Task prompt: The entries below should be transcribed exactly, every one of them.

Stored data entries:

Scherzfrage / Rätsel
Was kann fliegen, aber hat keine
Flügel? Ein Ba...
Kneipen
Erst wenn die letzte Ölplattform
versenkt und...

Result of this task:
Scherzfrage / Rätsel
Was kann fliegen, aber hat keine
Flügel? Ein Ba...
Kneipen
Erst wenn die letzte Ölplattform
versenkt und...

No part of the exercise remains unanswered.